> **INSTRUCTIONS**:
**1)** In the piece about tuning out noisy neighbors with headphones, copy out the passage that begins at the words "But lying back" and stops after "never leave you.", swapping "headphones" for "earbuds".
**2)** According to the piece about tuning out noisy neighbors with headphones, what kind of trees do the old neighbors have in their own yard?
**3)** Extend the piece about tuning out noisy neighbors with headphones, picking up right after its final sentence.

> **SOURCE TEXT**:
>>>
Yesterday I thought I was going to go completely nuts listening to my neighbor power wash his driveway, and then another neighbor's driveway. On the other side, the old (I mean, really old) people were passively-aggressively blowing fallen leaves into our yard, as they have only conifers in their own. We are savages for not residing outside in autumn, picking up leaves one by one before they settle in or are blown elsewhere by the devilish wind. (You think I'm overstating the matter. I am not.) So all day long I listened to noisy motors performing barely necessary labor until I was just sick of it, until I remembered I could plug headphones into my ears and tune them out with better sound. It was not preferable just then to no external sound at all, but I found myself relaxing and feeling better about the world as I performed my own non-motorized tasks, and then realized it had been quite awhile since I did nothing but listen to good sounds filtering into my head that way. Always I'm listening to music while driving or cleaning or cooking or mowing the lawn, or I might put on a record in the evening and listen while puttering online.
But lying back with headphones in and doing nothing else for a few minutes is like being a kid again, only the recordings and headphones are so vastly improved, you hear things in an even more complete way. You hear the Charlatans enjoying that little extra half beat before they sing "arise, arise," and you hear Frank winking at the band…and if you learn the music this way, it will never leave you.
<<<
> **Saved entries**:
>>>
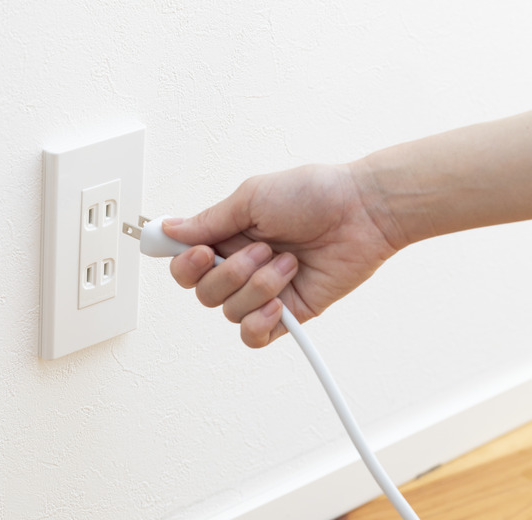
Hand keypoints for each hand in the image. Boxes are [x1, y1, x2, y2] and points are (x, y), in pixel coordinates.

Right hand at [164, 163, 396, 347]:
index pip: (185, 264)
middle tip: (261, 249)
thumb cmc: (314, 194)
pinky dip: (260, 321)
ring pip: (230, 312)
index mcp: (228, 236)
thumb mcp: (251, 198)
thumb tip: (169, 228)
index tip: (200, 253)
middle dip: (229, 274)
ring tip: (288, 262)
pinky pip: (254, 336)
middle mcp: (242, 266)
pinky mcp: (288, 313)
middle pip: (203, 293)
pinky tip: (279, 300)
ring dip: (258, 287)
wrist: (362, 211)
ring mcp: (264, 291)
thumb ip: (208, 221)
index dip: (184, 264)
<<<
> **RESPONSES TO THE TASKS**:
**1)**
But lying back with earbuds in and doing nothing else for a few minutes is like being a kid again, only the recordings and earbuds are so vastly improved, you hear things in an even more complete way. You hear the Charlatans enjoying that little extra half beat before they sing "arise, arise," and you hear Frank winking at the band…and if you learn the music this way, it will never leave you.

**2)** Only conifers.

**3)**
The music I know well, I know so well that if I never heard it again, I could still play it in my head in a full-blown concert of my own construction, from the first fingersnap to the last breath. I learned to play orchestral music at school in my youth, and I learned to enjoy many other varieties of music thanks to my parents and brothers, my husband, and most of my kids, but it's Frank Sinatra who filled my head with rich and intimate detail that I carry around with me all day every day. Every moment resides within me, and when a Sinatra tune is stuck in my head, it's never just a looping bit of bridge or chorus, but the entire piece, in real time, with full orchestration. And I hear the spaces between each syllable of each word, and every note on every line that was either written down or improvised, like knowing the individual hairs on the head of someone I love. I mean, I also hear Bobby, Dean, Peggy, Julie, Stacey, and Michael that way, and Stan Getz and Dave Brubeck and the Talking Heads, but it's mostly thanks to Frank that I do. I got it from my Dad? But he also got it from Frank...
When a song is playing actively in my head, the tinnitus fades to a manageable place in the background. That's partly why I never mind what other people distastefully call "ear worms." It's not that it's better than nothing; it's that there never is nothing. But if there was, I'd still be able to internally enjoy "that sly (slyyy) come-hither stare that strips my conscience bare," and learn to be satisfied with it.